On December 15, the FDIC approved a final rule to revise and modernize its regulations relating to brokered deposits. The final rule establishes a new framework for analyzing whether deposits made through deposit arrangements qualify as brokered deposits, including those between insured depository institutions (IDIs) and third parties, such as financial technology companies. Specifically, the final rule:
- Clarifies when a person meets the deposit broker definition in a way that provides clear rules by which banks and third parties can evaluate whether particular activities cause deposits to be considered brokered;
- Identifies a number of bright-line categories (called “designated exceptions” which include deposits where the agent has less than 25% of the total “assets under administration” for its customers; health savings accounts; deposits related to certain real estate and mortgage servicing transactions; certain retirement funds; and customer funds held for various regulatory, tax and other government purposes) for business arrangements that automatically satisfy the primary purpose exception; and
- Establishes a transparent application process for entities that seek a “primary purpose exception” but do not meet one of the “designated exceptions.”

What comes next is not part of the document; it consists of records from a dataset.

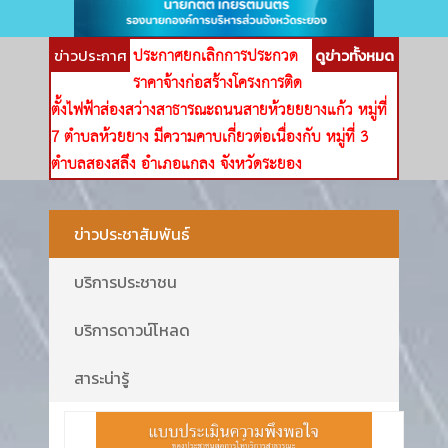
ประกาศยกเลิกการประกวด
ข่าวประกาศ
ดูข่าวทั้งหมด
ราคาจ้างก่อสร้างโครงการติด
ตั้งไฟฟ้าส่องสว่างสาธารณะถนนสายห้วยยยางแก้ว หมู่ที่
7 ตำบลห้วยยาง มีความคาบเกี่ยวต่อเนื่องกับ หมู่ที่ 3
ตำบลสองสลึง อำเภอแกลง จังหวัดระยอง
ข่าวประชาสัมพันธ์
บริการประชาชน
บริการดาวน์โหลด
สาระน่ารู้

The final rule tracks the proposed rule, which was discussed in the December 18, 2019 edition of the Roundup, while providing additional relief in several key areas, notably replacing the proposed “information sharing” prong with a new, tailored prong that targets a specific active form of matchmaking. The rule also clarifies that a third party that has an exclusive relationship with only one bank – often seen between a fintech company and a partner bank – would not be captured by the deposit broker definition.
The final rule also amends the methodology for calculating the interest rate restrictions that apply to less than well-capitalized IDIs. Under the rule, the national rate cap will generally be the higher of (1) the average rate paid on deposits, plus 75 basis points, or (2) 120% of U.S. Treasury rates, plus 75 basis points. The rule becomes effective on April 1, 2021, with an extended compliance date of January 1, 2022.